When to make security visible
Where security is concerned, subtlety is key. Designing interiors with wide, open spaces — particularly around entryways — is one way to enhance security without needing to fortify. Corners should be few and within sight of administrative offices and gathering places where people are always present. That allows unusual packages and other behavior to be immediately seen and reported.
Although security-driven design decisions should blend in with the surrounding environment, some observable safety mechanisms can help deter violence or other crime.

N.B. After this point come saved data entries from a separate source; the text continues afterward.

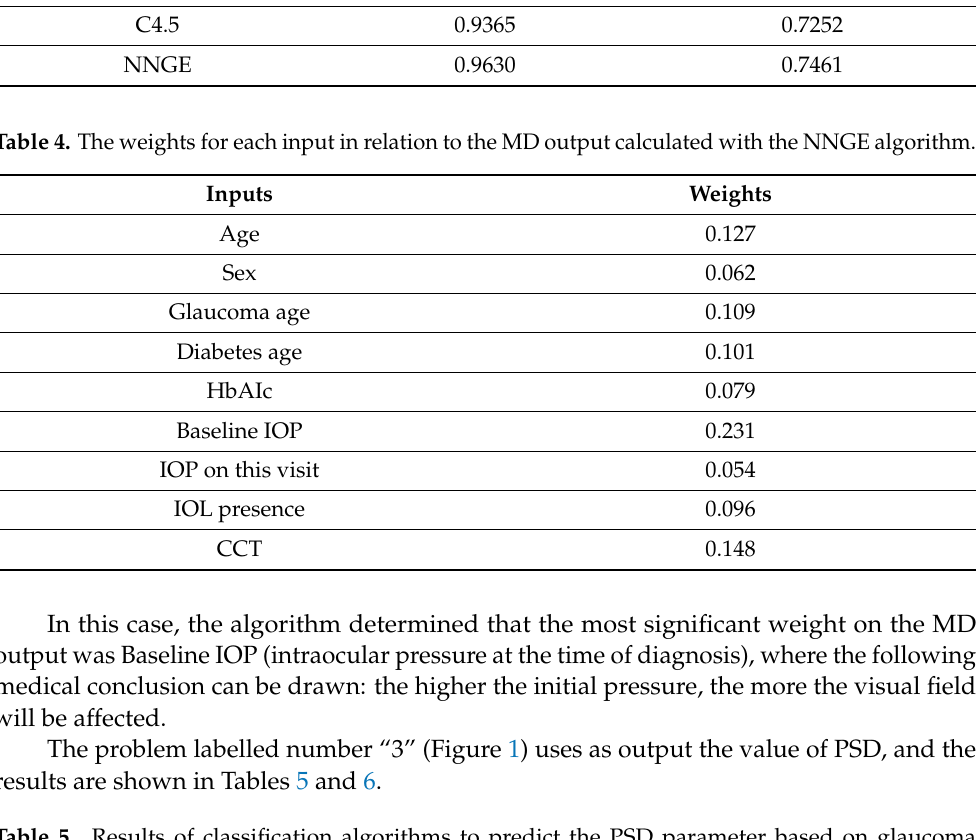
Table 5. Results of classification algorithms to predict the PSD parameter based on glaucoma risk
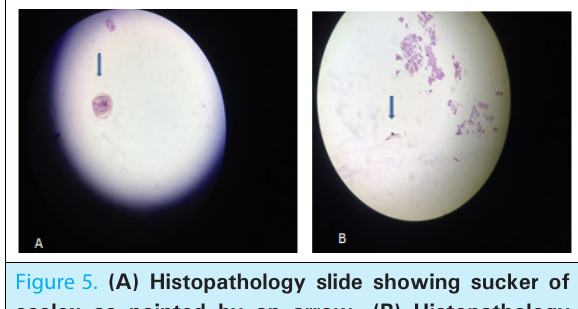
Figure 5. (A) Histopathology slide showing sucker of scolex as pointed by an arrow. (B) Histopathology slide showing hook of the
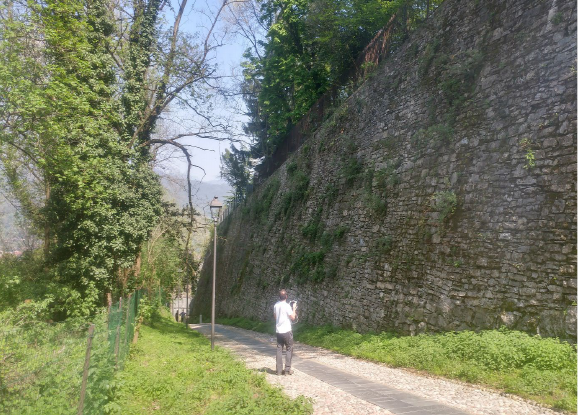
Figure 4. Digital pictures acquisition with Phantom IV DJI.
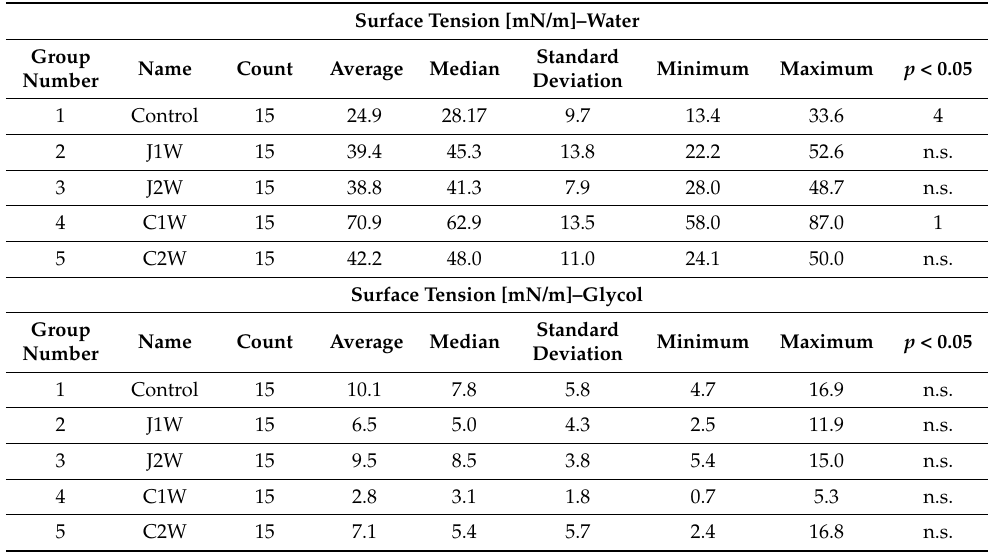
Table 6. Summary statistics of water and glycol surface tension, and results of Kruskal–Wallis multiple comparison test. (Control—control group, J1W—juice one week, J2W—juice two weeks, C1W—Coca- Cola one week, C2W—Coca-Cola two weeks, and n.s.—no statistically significant difference).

That can be achieved through "visible alarm systems, a well-lit perimeter as well as an always-lit interior, a well-maintained facility that speaks to building owners' awareness of 'the lay of the land,' and the regular presence of local law enforcement in or near the grounds," Nadel said.
Other security measures Nadel advocates include entrances and vestibules located where visitors can be easily monitored and viewed from within the building and on the grounds. Use of CCTV camera technology and trimmed landscaping that limits potential hiding spots are also effective.
These types of unobtrusive — or, transparent — security measures were incorporated into architectural firm Leo A Daly’s recent redesign of the 750,000-square-foot, $300 million Intelligence Community Campus located just outside of Washington, DC, in Bethesda, MD.
Research has shown that exposure to natural light throughout the workday can improve performance, and the result is being reflected in new office construction nationwide. For that reason, says Leo A Daly Associate Architect Andrew Graham, the firm included ample, blast-resistant glazing on the new main building at the campus. That allows light into the space but ensures the windows won't break into shards in the event of a nearby blast.
After all, Graham said, it's important that employees don't feel like they're working in a bunker.
Prior to the renovation, the 16 intelligence agencies sharing the facility were housed across three, 1940s-era buildings. The new 220,000-square-foot, Z-shaped building links those structures and a parking garage via walkways and an elevated bridge. The existing structures were upgraded to be more resilient and were re-clad for a cohesive look across the campus, which is more akin to a college or university than to a government intelligence facility.
The new building contains the site's main entry lobby, a cafeteria, a fitness facility, an auditorium and several levels of secure office areas, IT rooms and meeting rooms. From a design perspective, its primary role is connecting the existing structures, says Bill Baxley, now a managing director at Gensler, who worked on the project as design director of Leo A Daly’s Minneapolis office. He calls it a "stitch" that pulls the fabric of the campus together.
Going forward, design professionals will continue to merge transparent design strategies, new materials and other building technology to make security appear seamless, Nadel said.
After all, Hinman said, concepts like security, accessibility and openness needn't be at odds.